*** INPUT MATERIAL ***

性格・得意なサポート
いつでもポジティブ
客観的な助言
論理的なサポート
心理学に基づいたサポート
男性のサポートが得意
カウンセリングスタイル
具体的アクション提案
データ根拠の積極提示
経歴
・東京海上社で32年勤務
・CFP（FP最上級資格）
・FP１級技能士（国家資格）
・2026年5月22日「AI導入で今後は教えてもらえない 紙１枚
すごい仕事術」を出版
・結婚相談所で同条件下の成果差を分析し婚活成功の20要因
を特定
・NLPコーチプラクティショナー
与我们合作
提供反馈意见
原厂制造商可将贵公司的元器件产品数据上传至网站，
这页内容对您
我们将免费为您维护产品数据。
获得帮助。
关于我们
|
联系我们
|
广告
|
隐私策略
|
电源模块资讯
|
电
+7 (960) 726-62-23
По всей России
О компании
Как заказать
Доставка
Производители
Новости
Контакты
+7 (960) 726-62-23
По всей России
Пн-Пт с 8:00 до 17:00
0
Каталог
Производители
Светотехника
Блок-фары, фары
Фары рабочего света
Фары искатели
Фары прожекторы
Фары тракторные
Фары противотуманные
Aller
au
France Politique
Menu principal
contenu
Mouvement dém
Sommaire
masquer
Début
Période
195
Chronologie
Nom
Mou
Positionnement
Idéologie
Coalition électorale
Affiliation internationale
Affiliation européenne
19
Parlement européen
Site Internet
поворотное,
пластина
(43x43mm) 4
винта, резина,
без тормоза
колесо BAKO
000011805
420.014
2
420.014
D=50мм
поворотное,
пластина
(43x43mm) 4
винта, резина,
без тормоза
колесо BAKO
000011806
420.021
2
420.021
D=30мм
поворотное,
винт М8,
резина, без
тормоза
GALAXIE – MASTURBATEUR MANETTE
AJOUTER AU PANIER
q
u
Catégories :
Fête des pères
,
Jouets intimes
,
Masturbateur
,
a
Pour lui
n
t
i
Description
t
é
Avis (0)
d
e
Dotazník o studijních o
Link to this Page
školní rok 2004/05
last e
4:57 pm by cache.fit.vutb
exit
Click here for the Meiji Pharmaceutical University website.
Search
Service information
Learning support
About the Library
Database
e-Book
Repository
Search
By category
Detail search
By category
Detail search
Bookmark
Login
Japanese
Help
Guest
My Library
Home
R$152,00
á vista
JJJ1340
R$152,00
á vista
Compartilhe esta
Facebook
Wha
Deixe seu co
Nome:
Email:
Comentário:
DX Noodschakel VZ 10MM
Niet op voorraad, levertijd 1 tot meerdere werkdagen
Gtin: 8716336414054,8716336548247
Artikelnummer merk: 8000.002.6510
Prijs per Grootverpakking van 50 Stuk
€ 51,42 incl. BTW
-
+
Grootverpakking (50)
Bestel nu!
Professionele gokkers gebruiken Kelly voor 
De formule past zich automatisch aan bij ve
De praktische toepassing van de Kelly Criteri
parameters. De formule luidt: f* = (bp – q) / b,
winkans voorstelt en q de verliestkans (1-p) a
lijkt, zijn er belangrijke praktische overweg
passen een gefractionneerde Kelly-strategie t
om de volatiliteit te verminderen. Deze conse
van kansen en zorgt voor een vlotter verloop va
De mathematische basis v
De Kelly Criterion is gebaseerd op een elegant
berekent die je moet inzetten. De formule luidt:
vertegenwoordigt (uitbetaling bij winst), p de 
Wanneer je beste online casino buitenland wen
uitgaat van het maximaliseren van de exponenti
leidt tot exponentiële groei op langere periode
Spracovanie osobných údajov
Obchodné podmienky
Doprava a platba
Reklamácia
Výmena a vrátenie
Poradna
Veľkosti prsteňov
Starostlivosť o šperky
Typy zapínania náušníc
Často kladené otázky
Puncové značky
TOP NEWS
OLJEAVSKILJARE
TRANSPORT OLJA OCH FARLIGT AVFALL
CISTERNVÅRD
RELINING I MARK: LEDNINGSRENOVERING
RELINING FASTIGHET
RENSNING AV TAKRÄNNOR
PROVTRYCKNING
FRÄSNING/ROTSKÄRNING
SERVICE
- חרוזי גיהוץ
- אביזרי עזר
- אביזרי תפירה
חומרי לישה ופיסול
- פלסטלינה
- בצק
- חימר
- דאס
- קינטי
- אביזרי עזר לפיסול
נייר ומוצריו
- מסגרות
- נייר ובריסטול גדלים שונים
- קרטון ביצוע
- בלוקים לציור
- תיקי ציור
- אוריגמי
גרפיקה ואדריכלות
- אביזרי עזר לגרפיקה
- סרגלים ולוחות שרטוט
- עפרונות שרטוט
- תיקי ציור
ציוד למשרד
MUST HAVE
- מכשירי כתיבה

***

» **WHAT TO DO**:
Swap "Каталог" for "Ассортимент" in the stretch from the start of the records through the line containing "Фары искатели", and give those lines again with nothing else changed.

» **ANSWER TO THIS TASK**:
性格・得意なサポート
いつでもポジティブ
客観的な助言
論理的なサポート
心理学に基づいたサポート
男性のサポートが得意
カウンセリングスタイル
具体的アクション提案
データ根拠の積極提示
経歴
・東京海上社で32年勤務
・CFP（FP最上級資格）
・FP１級技能士（国家資格）
・2026年5月22日「AI導入で今後は教えてもらえない 紙１枚
すごい仕事術」を出版
・結婚相談所で同条件下の成果差を分析し婚活成功の20要因
を特定
・NLPコーチプラクティショナー
与我们合作
提供反馈意见
原厂制造商可将贵公司的元器件产品数据上传至网站，
这页内容对您
我们将免费为您维护产品数据。
获得帮助。
关于我们
|
联系我们
|
广告
|
隐私策略
|
电源模块资讯
|
电
+7 (960) 726-62-23
По всей России
О компании
Как заказать
Доставка
Производители
Новости
Контакты
+7 (960) 726-62-23
По всей России
Пн-Пт с 8:00 до 17:00
0
Ассортимент
Производители
Светотехника
Блок-фары, фары
Фары рабочего света
Фары искатели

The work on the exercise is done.